A typical challenge period is two hours, which is usually plenty of time for disputers to recognize and dispute bad proposals. In some cases, you may want to increase the length of the challenge period. A classic example is an insurance contract, since insurance contracts usually have these qualities:
  1. 1.
    Large amounts of value are at stake.
  2. 2.
    Payouts are rare.
  3. 3.
    Proposals and disputes require a greater amount of thought and consideration.
  4. 4.
    Payouts are not very time sensitive, and a long delay (even a day or more) to allow proposers and disputers to think through the situation will not seriously inconvenience users.

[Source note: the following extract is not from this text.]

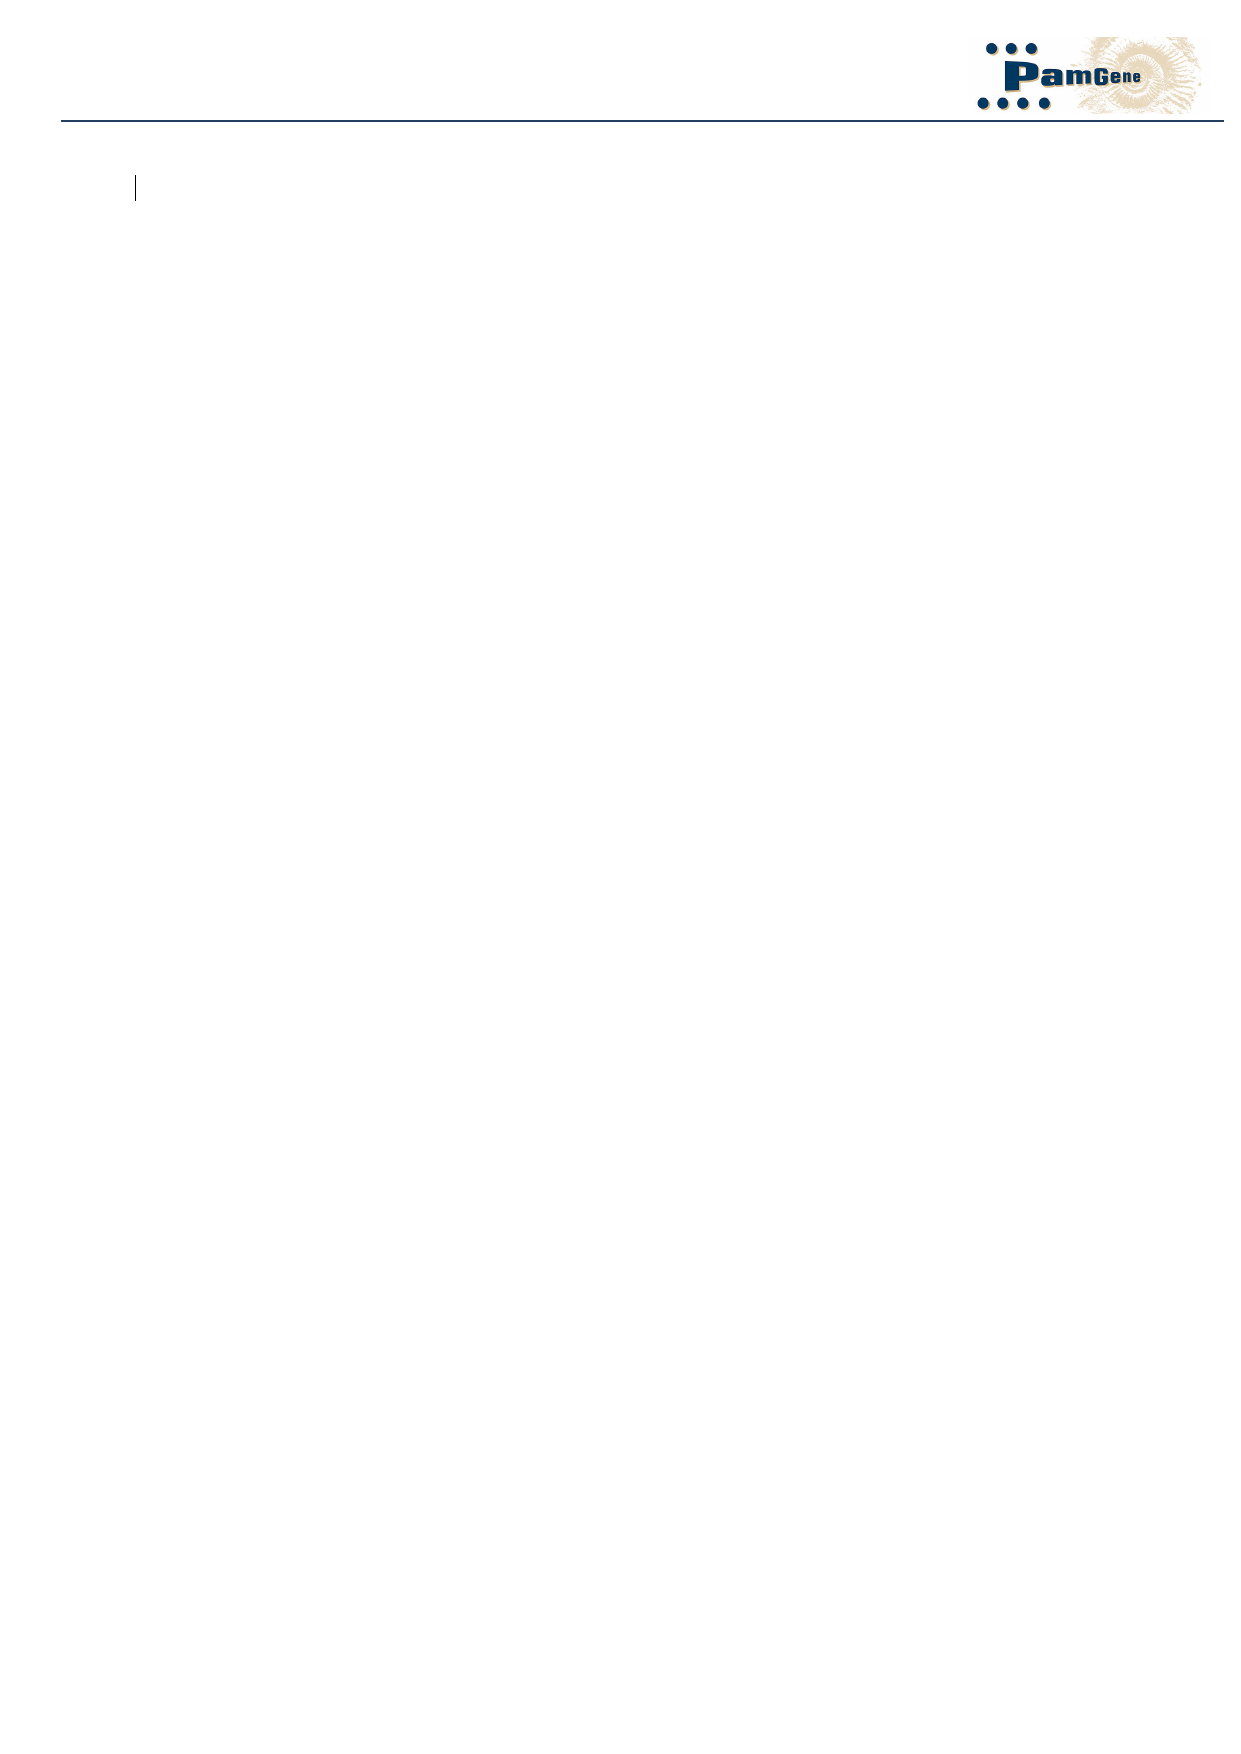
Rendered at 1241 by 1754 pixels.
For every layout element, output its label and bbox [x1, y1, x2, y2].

picture [968, 37, 1211, 114]
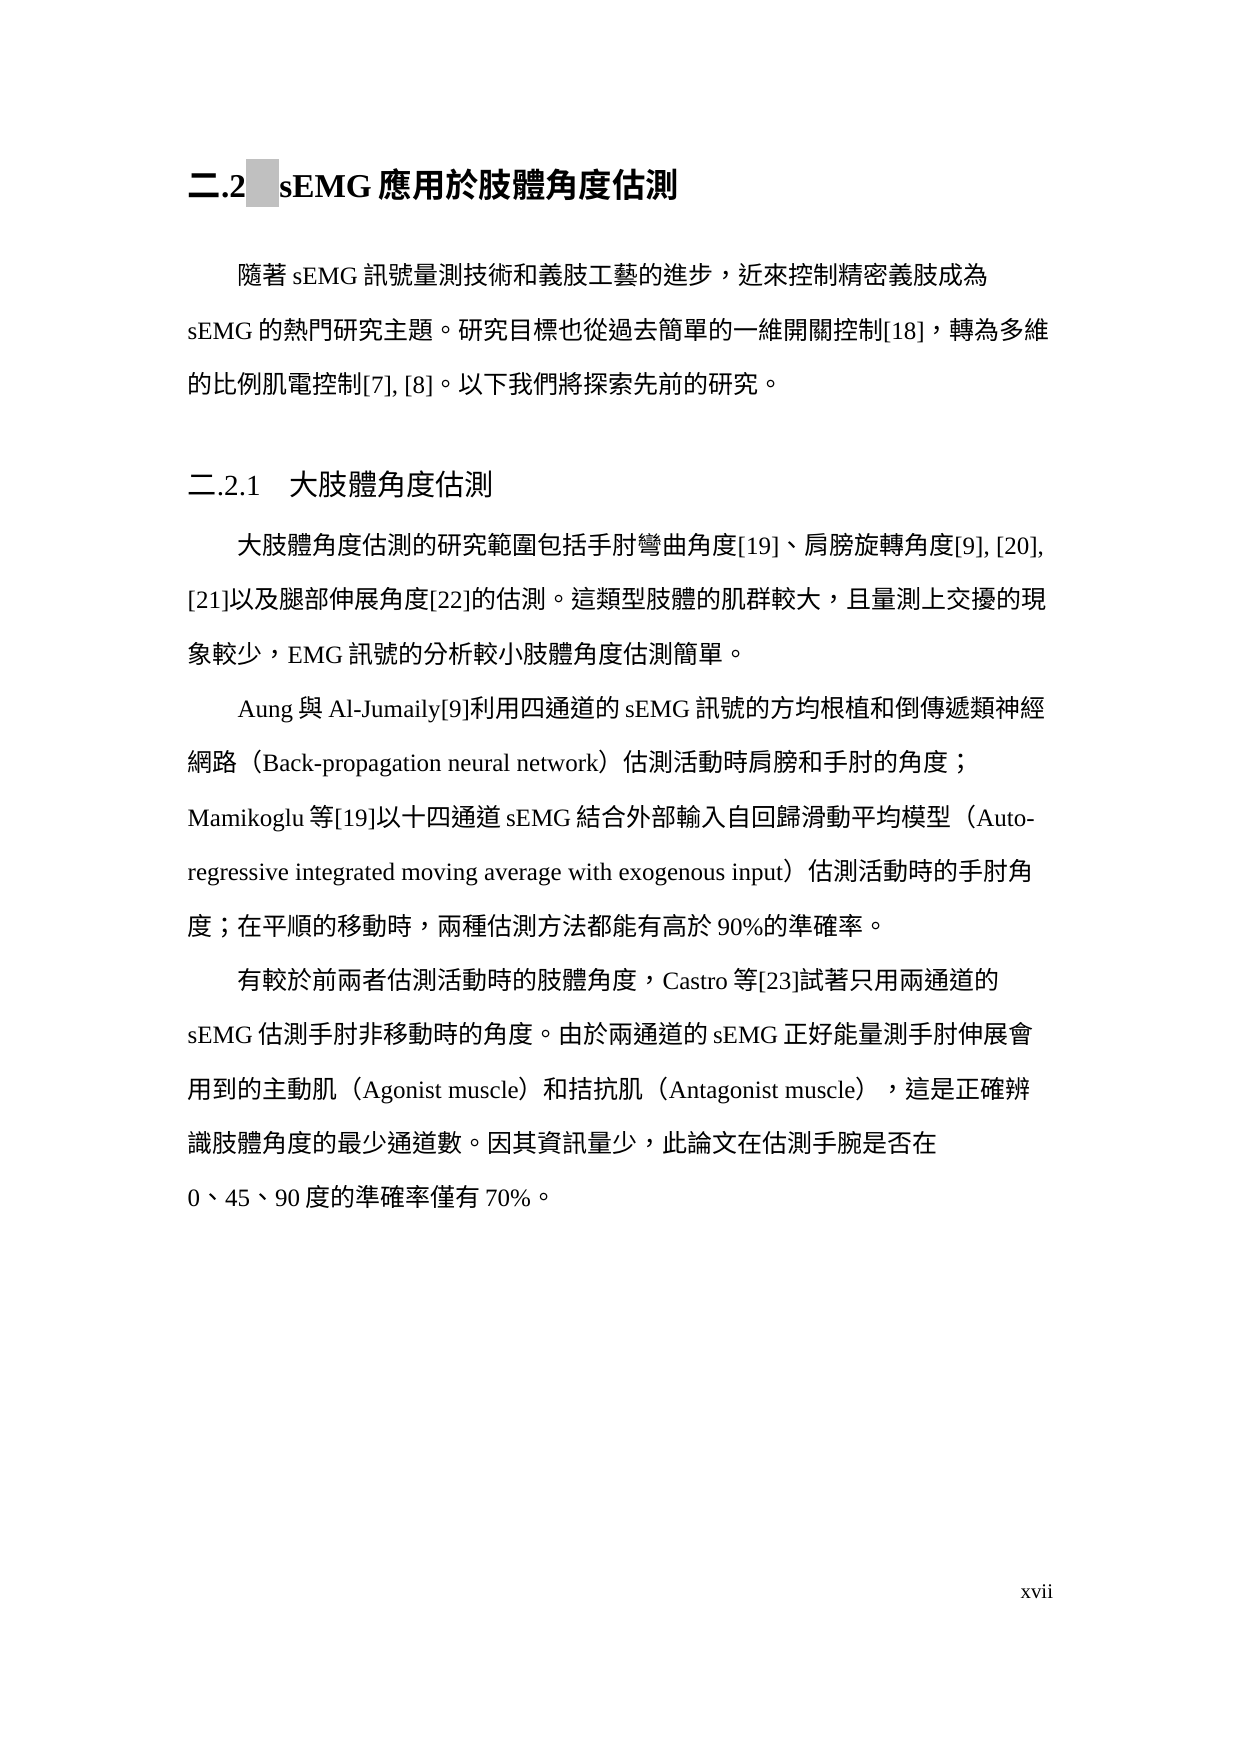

You may want to consider a two-hour challenge window in these situations:
  1. 1.
    Requests happen frequently and proposers and disputers will need to reuse their capital regularly for bonding.
  2. 2.
    The dollar value secured by a request is lower.
  3. 3.
    The request is easy to reason about (and proposals and disputes could potentially be automated).
  4. 4.
    Users are sensitive to the settlement time.
At this time, it is generally not recommended to set a challenge window shorter than two hours.
If your users are very sensitive to settlement time, you may want to consider a smart contract architecture that allows a particular type of user to fully insure a piece of data that is acted on instantly, and then waiting to be reimbursed after the challenge window. Think of this user as a "designated waiter," who is probably compensated in some way.
A good example is the relayer in the Across protocol. Users of the Across bridge receive their funds almost instantly, because a relayer sends them funds on the receiving chain and then submits for reimbursement from the protocol, and has to wait for several hours for their relay to be bundled with other relays, proposed, and then settled after the challenge window.
In this case, the UX for most users is excellent (nearly instant transfers) but the protocol is still secured by a long challenge window that is absorbed by a less time sensitive user type (the relayer) who is paid fees for their trouble.